Fowl farm to get water
WARREN — An extension of the Blueprint to Prosperity Waterline Initiative Project will bring water to the Allen Way Chicken Farm in Southington, which will use an estimated 5,600 gallons per day.
That’s equivalent to the amount of water used by 43 to 48 households, Trumbull County officials said Tuesday during a county workshop meeting.
County commissioners Wednesday approved a $67,570 professional engineering agreement with Burgess and Niple Inc. for the project. The contract will cover $16,000 for design engineering, preparation of bid documents, assistance during the bid process, construction administration and inspection, and Ohio Environmental Protection Agency fees, among other things.
Gary Newbrough, head of the county’s sanitary engineering department, said the company handled the engineering design for other parts of the Blueprint project and is familiar with the area and connections.
It’s the latest connection to the Blueprint project. As long as the project costs less than $325,000, and it is expected to cost about $300,000, the project will benefit all of the county’s customers in the project — at least 225 customers — by lowering the overall debt that is being paid off by the other customers through capital fees.
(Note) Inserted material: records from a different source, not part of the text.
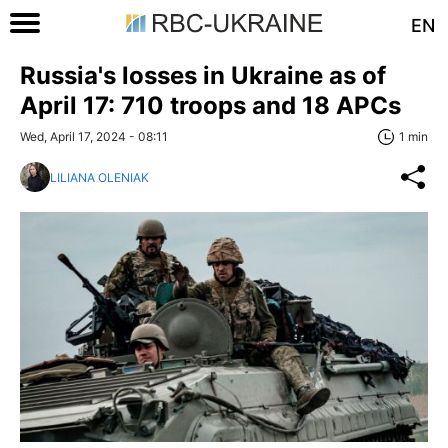
EN
Russia's losses in Ukraine as of
April 17: 710 troops and 18 APCs
Wed, April 17, 2024 - 08:11
1 min
LILIANA OLENIAK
Commissioner Frank Fuda said the more customers in a project, then the lower the cost for everyone.
Though the project is not being amended into the original project, funds for the Blueprint project and the groundwork laid in the original project will make it possible, Newbrough said.
The project will extend the water main on Helsey Fusselman Road to the farm with 2,600 feet of waterline, Newbrough said. At least two other homes on the route are interested in tying in, too, Newbrough said.
So with just three connections, the project will generate the equivalent of about 50 residential customers, Newbrough and Fuda said.
An agreement between the operation and the county is being reviewed by attorneys and will call for a prorated payment of the cost of the waterline if operations end.
The project also will help plan for future extensions into that part of the county, Newbrough said.
Shirley McIntosh, West Farmington’s mayor, asked questions about the extension to ensure it wouldn’t raise the cost for customers in the village. It will not, Newbrough said, and should ease the overall burden on all of the customers. The same rate will apply to all, he said. She asked to be kept informed of future extensions.
Niki Frenchko, the newest county commissioner, said plans are in the works to create policies that will ensure all future water and sanitary projects are discussed in an open meeting before they are voted on and implemented.